Some words about Charlottesville, white privilege and racism

I have many words and feelings I want to express, but before I do, watch this, if you haven’t already. It’s important to witness what happened in Charlottesville and who these people are. The reporters at VICE who documented this are incredibly brave and deserve a medal.

The opposite of alt-right isn’t alt-left.
The opposite of Nazi-ism isn’t Communism.
The opposite of white supremacy isn’t white hatred.

I was a punk rock kid in high school. Punk is very much the music of teenage rebellion, of pushing boundaries, of clashing with the system. It’s also an identity thing — punk is about not caring about other people’s expectations of what you should be, it’s about making those choices yourself, no matter how brash, how loud and how stupid.

Extracted data:
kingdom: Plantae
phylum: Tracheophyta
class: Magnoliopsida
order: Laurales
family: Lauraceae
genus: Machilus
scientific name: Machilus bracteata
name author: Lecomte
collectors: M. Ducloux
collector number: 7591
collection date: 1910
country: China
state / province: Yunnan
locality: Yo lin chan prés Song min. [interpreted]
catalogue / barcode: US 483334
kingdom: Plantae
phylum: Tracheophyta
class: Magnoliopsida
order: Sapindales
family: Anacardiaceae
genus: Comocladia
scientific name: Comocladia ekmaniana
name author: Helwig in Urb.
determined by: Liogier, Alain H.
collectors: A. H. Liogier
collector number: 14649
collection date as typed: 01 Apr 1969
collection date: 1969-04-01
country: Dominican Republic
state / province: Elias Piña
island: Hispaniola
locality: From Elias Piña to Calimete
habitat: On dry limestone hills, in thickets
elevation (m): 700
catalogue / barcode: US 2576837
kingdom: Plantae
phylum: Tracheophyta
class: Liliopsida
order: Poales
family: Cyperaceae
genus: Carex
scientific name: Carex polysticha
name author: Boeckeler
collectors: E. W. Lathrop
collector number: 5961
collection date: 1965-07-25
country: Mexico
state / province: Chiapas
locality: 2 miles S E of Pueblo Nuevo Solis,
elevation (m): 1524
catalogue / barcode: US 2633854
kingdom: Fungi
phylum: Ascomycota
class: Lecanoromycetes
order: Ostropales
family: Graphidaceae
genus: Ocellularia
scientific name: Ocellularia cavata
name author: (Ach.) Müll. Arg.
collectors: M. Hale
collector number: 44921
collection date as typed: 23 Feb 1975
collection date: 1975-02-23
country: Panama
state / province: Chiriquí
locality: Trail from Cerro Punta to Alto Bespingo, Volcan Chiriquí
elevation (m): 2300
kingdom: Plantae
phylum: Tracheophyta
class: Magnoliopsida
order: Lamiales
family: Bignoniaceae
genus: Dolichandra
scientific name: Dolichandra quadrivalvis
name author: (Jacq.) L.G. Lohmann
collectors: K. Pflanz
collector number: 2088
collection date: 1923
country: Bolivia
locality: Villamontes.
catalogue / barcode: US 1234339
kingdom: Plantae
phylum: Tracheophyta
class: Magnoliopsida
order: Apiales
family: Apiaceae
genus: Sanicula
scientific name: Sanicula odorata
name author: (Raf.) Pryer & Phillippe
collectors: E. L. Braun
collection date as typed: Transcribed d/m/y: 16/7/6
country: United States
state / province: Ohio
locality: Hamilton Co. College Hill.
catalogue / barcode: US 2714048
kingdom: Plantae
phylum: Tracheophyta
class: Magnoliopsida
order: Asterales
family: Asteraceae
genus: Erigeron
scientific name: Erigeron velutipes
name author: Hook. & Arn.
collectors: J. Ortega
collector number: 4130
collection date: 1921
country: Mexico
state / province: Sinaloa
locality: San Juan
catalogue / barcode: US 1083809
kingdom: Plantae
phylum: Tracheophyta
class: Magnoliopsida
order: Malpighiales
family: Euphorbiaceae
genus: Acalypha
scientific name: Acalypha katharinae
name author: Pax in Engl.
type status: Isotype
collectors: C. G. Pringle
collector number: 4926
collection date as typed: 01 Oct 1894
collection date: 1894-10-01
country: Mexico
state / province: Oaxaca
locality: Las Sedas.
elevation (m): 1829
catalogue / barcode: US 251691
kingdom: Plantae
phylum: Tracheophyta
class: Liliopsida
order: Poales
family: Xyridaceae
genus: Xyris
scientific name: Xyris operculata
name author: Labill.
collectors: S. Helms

Exercise instructions:
1. According to the Charlottesville essay, why does the writer ask readers to watch the footage before reading on? Answer in one to three sentences.
2. Copy word for word the passage of the Charlottesville essay starting at "I was a punk" and ending at "and how stupid.".
The lines that come after the Charlottesville essay are separate material with no connection to it.

Answers per task:
1. The writer says it is important to witness what happened in Charlottesville and to see who these people are.

2.
I was a punk rock kid in high school. Punk is very much the music of teenage rebellion, of pushing boundaries, of clashing with the system. It’s also an identity thing — punk is about not caring about other people’s expectations of what you should be, it’s about making those choices yourself, no matter how brash, how loud and how stupid.